Hillary believes that every child, no matter his or her background, should be guaranteed a high-quality education. That’s why she has been working to improve and support our public schools for decades. As first lady of Arkansas, she chaired the Arkansas Educational Standards Commission, fighting to raise academic standards, increase teacher salaries, and reduce class sizes. As first lady of the United States, she chaired the first-ever convening on Hispanic children and youth, which focused on improving access to educational opportunities. And, as a U.S. senator, she served on the Senate Health, Education and Labor Committee, as a key member shaping the No Child Left Behind Act, with the hopes that it would bring needed resources and real accountability to improve educational opportunities for our most disadvantaged students. Hillary knows that we have real work to do to ensure every child can fulfill his or her God-given potential. That is why she will fight for policies that:
Make high-quality education a priority for every child in America. The passage of the Every Student Succeeds Act shows what’s possible when Congress puts politics aside and works together to improve our education system. While the legislation is not perfect, Hillary believes it will help give states and teachers flexibility to serve the needs of their students, while ensuring schools are held accountable for raising the achievement of all children—especially low-income students, students of color, English Language Learners, and students with disabilities. The bill will allow communities to strike a balance on testing as a measure of student success, require districts and states to take action to turn around struggling schools, and expand resources for teacher development, early childhood education, and high-quality public charter schools. Hillary will work to make sure this law is implemented effectively and that we make the necessary investments—like universal pre-K and other early learning programs—to give every child a strong start and access to a world-class education.
Support educators. Hillary knows good teachers are key to improving student learning. But we don’t do enough to ensure that teachers receive the training, mentorship, and support they need to succeed and thrive in the classroom. Hillary will listen to teachers, invest in their training and professional development, and recruit the best and brightest into the profession.
Improve student outcomes. Hillary believes we can do more to meet the needs of students by providing opportunities geared toward their individual skills and educational goals. She will work to ensure students with disabilities, in particular, have the resources and support they need throughout their school years.

Jill Stein

Green Party Candidate for President

Education as a Right:

Abolish student debt to free a generation of Americans from debt servitude. Guarantee tuition-free, world-class public education from pre-school through university. End high stakes testing and public school privatization.

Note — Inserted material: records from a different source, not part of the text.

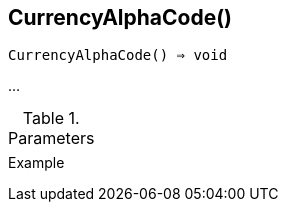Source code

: == CurrencyAlphaCode()

[source,c]
----
CurrencyAlphaCode() ⇒ void
----

…

.Parameters
[cols="1,3" grid="none", frame="none"]
|===
||
|===

.Return

.Example
[.output]
....
....
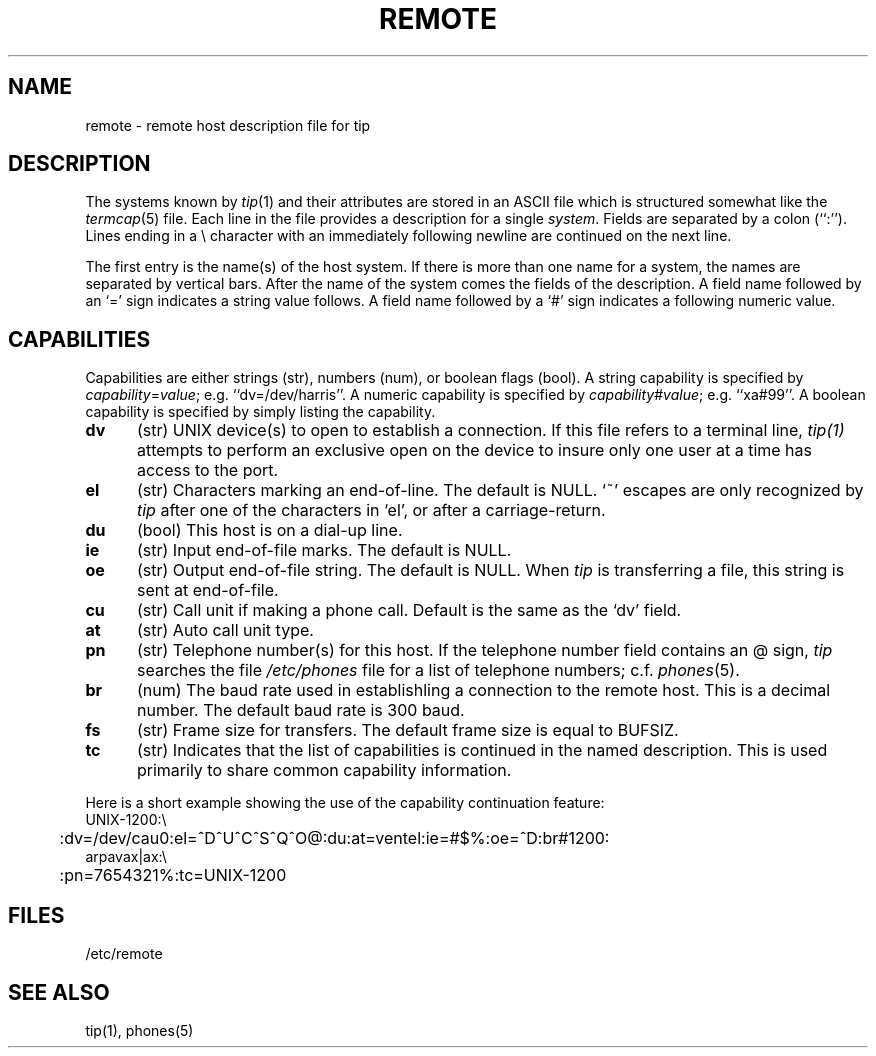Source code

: .TH REMOTE 5 "1 March 1983"
.ad
.SH NAME
remote - remote host description file for tip
.ad
.SH DESCRIPTION
The systems known by
.IR tip (1)
and their attributes are stored in an ASCII file which
is structured somewhat like the
.IR termcap (5)
file.  Each line in the file provides a description for a single
.IR system .
Fields are separated by a colon (``:'').
Lines ending in a \e character with an immediately following newline are
continued on the next line.
.LP
The first entry is the name(s) of the host system.  If there is more
than one name for a system, the names are separated by vertical bars.
After the name of the system comes the fields of the description.  A
field name followed by an `=' sign indicates a string value follows.  A field
name followed by a `#' sign indicates a following numeric value.
.SH CAPABILITIES
Capabilities are either strings (str), numbers (num), or boolean
flags (bool).  A string capability is specified by 
.IR capability = value ;
e.g. ``dv=/dev/harris''.  A numeric capability is specified by
.IR capability # value ;
e.g. ``xa#99''.  A boolean capability is specified by simply listing
the capability.
.TP 0.5i
.B dv
(str)
UNIX device(s) to open to establish a connection. 
If this file refers to a terminal line,
.I tip(1)
attempts to perform an exclusive open on the device to insure only
one user at a time has access to the port.
.TP 0.5i
.B el
(str)
Characters marking an end-of-line. 
The default is NULL.  `~' escapes are only
recognized by
.I tip
after one of the characters in `el',
or after a carriage-return.
.TP 0.5i
.B du
(bool)
This host is on a dial-up line. 
.TP 0.5i
.B ie
(str)
Input end-of-file marks.
The default is NULL.
.TP 0.5i
.B oe
(str)
Output end-of-file string.
The default is NULL.  When 
.I tip
is transferring a file, this
string is sent at end-of-file.
.TP 0.5i
.B cu
(str)
Call unit if making a phone call.
Default is the same as the `dv' field.
.TP 0.5i
.B at
(str)
Auto call unit type.
.TP 0.5i
.B pn
(str)
Telephone number(s) for this host.
If the telephone number field contains
an @ sign, 
.I tip
searches the file
.I /etc/phones
file for a list of telephone numbers;
c.f.
.IR phones (5).
.TP 0.5i
.B br
(num)
The baud rate used in establishling
a connection to the remote host.
This is a decimal number. 
The default baud rate is 300 baud.
.TP 0.5i
.B fs
(str)
Frame size for transfers. 
The default frame size is equal to BUFSIZ.
.TP 0.5i
.B tc
(str)
Indicates that the list of capabilities is continued
in the named description.  This is used
primarily to share common capability information.
.LP
Here is a short example showing the use of the capability continuation
feature:
.nf
.ta 0.5i
UNIX-1200:\e
	:dv=/dev/cau0:el=^D^U^C^S^Q^O@:du:at=ventel:ie=#$%:oe=^D:br#1200:
arpavax|ax:\e
	:pn=7654321%:tc=UNIX-1200
.fi
.SH FILES
/etc/remote
.SH "SEE ALSO"
tip(1),
phones(5)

  • Guarantee tuition-free, world-class public education from pre-school through university.
  • Abolish student debt to free a generation of Americans from debt servitude.
  • Protect our public school systems from privatization.
  • Use restorative justice to address conflicts before they occur, and involve students in the process.
  • Evaluate teacher performance through assessment by fellow professionals. Do not rely on high stakes tests that reflect economic status of the community, and punish teachers working in low income communities of color.
  • Replace Common Core with curriculum developed by educators, not corporations, with input from parents and communities.
  • Stop denying students diplomas based on high stakes tests.
  • Stop using merit pay to punish teachers who work with the most challenging student populations.
  • Restore arts, music and recreation to school curriculums.
  • Ensure racially inclusive, sensitive and relevant curriculums.
  • Use Department of Education powers to offer grants and funding to encourage metropolitan desegregation plans based on socioeconomically balanced schools.
  • Recognize poverty as the key obstacle to learning. Ensure that kids come to school ready to learn: healthy, nourished, secure and free from violence.
  • Increase federal funding of public schools to equalize public school funding.